Cardio Vs Weights - Part 1.
In the first of a 2 part series, our Heath Club Manager Louise looks at the myths and truth surrounding the Cardio vs Weights debate, and how both play a role in achieving your fitness goals.
Cardio vs Weights, which is best and why? This is an age-old argument that constantly changes viewpoint depending on what body type is in vogue. For years, the fashion industry made super-skinny the ‘In look’ and so people dieted like crazy and made running and cycling they’re singular form of exercise. They feared lifting, especially women, as the perception was it would make you look manly and bulky.
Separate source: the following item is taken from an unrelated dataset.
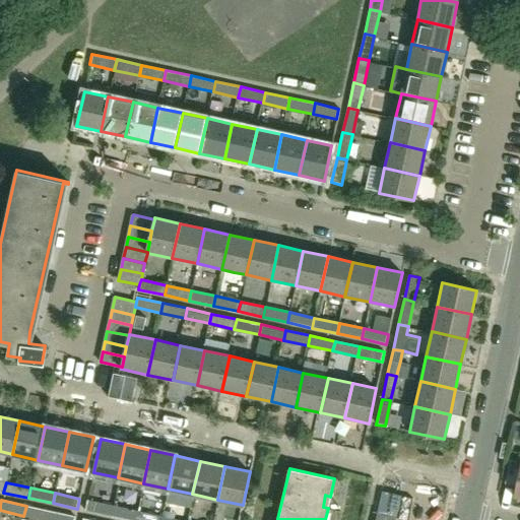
[(85,510),(111,516),(114,506),(87,501),(85,510)]
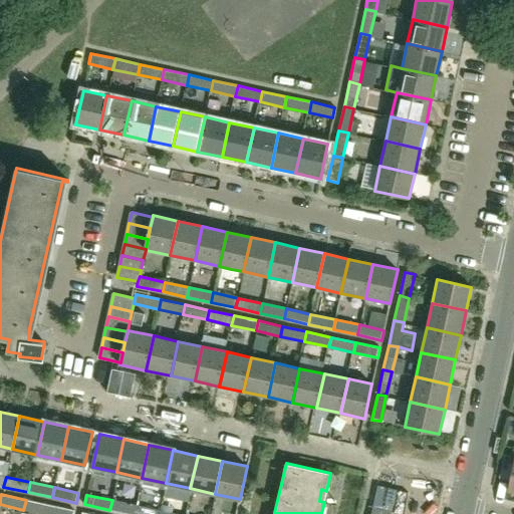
[(43,513),(48,513),(50,505),(26,500),(23,510),(43,513)]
In more recent times, along with better education and freer thinking, this myth has nearly been de-bunked. Women are wanting to look athletic and healthy instead of gaunt and skinny. They prefer the ‘squatter’s bum’ over the flat bottom look and the toned arms over the skinny bingo wings.
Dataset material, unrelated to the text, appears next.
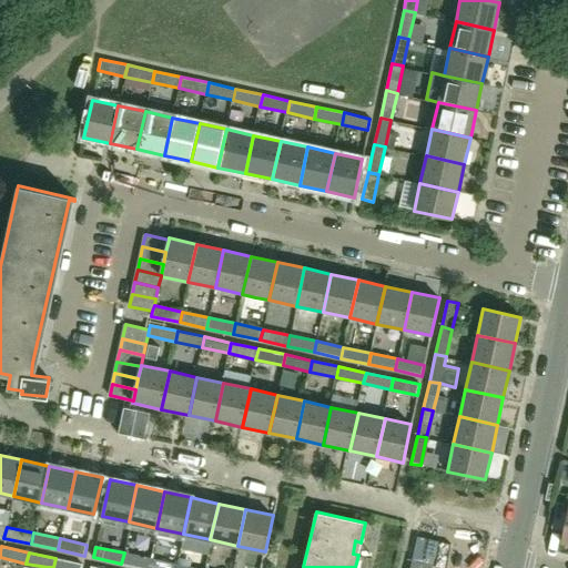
[(149,567),(151,559),(124,553),(121,564),(140,567),(149,567)]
Now before you think I’m going to be completely one-sided here, I’m not, well at least I’ll try not to be; both cardio and weights have their place in a healthy society. The issue I have is that people need to be better informed about both, need to know what the medium and long term results from both are and what way to fuel the body to achieve maximum results from both.
Fat loss and weight loss are most definitely not the same thing. Fat is fat and weight is weight, I can’t put it more simply then that! You can be light with a high bodyfat % and you can also be heavy with a low bodyfat %. People assume they must do endless cardio to burn fat, WRONG! Endless cardio will make you lighter but it could also give you a higher % of fat. Cardio primarily burns calories which can lead to being lighter on the scales (if your calories in are less than your calories out). Weight training can lead to weight gain! Of course, the results are also driven by what you fuel your body with while your exercising and just because you work out, you don’t have the freedom to eat what you like and expect the results you think you deserve!
There are many different types of cardio, ranging from LISS (low intensity steady state) which is one end of the spectrum to HITT (high intensity interval training) which is down the other end and everything in between. If you want to run a marathon then it’s obvious you need to put the mileage in. Weight training including squatting, lunging and hamstring work will provide massive benefits for power and endurance for your run but at the end of the day your training needs to be specific so you need to run, and not on a treadmill once you get past a certain distance. Likewise, if your participating in a cycle race, then bicep curling isn’t going to get you far. Let me clarify here, I’m talking medium to long distance running/cycling/rowing here, not short distances.
If you’re doing endless amounts of cardio because you think that it will get you in shape for that beach body then think again. LISS cardio makes you lighter, skinnier and more cardio-vascular fit then actually looking good. Your bum will be flat, you’ll possibly lose muscle tone (as it burns off lean muscle) and unfortunately you will age quicker as it elevates your cortisol (stress hormone) levels which prematurely ages you. On the positive side, you will be lighter and so will be able to go for longer distances then those carrying a lot of muscle.
Fuelling for long distance cardio is completely different then fuelling for gym work or short distance cardio. Glycogen (what carbs is turned into) is your primary fuel source and so you need to carb load to be able to keep going and not fatigue. You normally carb load up until about 36 hours before a long race, anything closer to the day and you fear bloating, cramps and non-digested food getting in the way. You need to re-fuel intra-race (if the race goes on longer then 50-60mins) which involves taking energy gels and liquids, stuff that will get into you quickly and give you that extra burst of energy. It also means you’re not laden down with heavy food while you race. The possible downside with this is that any unused fuel (which is primarily sugar based) will be stored as fat and at the end of the race your body is so exhausted that you will crave sugar whereas realistically its protein and fat that you need to eat. A lot of sleep is also needed, not only to help recover but to lower cortisol.
Off season training should be lighter and shorter distance with more protein and fat and less carbs in your diet. You need to give your body a rest from eating too much of one macro, some down time. Do some different types of training, re-energise your body to come back stronger and faster for the next period of racing. Like weight lifting, if you do the same type of training for too long, your body will plateau and no gains will be made. Dropping back from cycling or running and doing some gym floor work will benefit your body and you will find that your times will improve.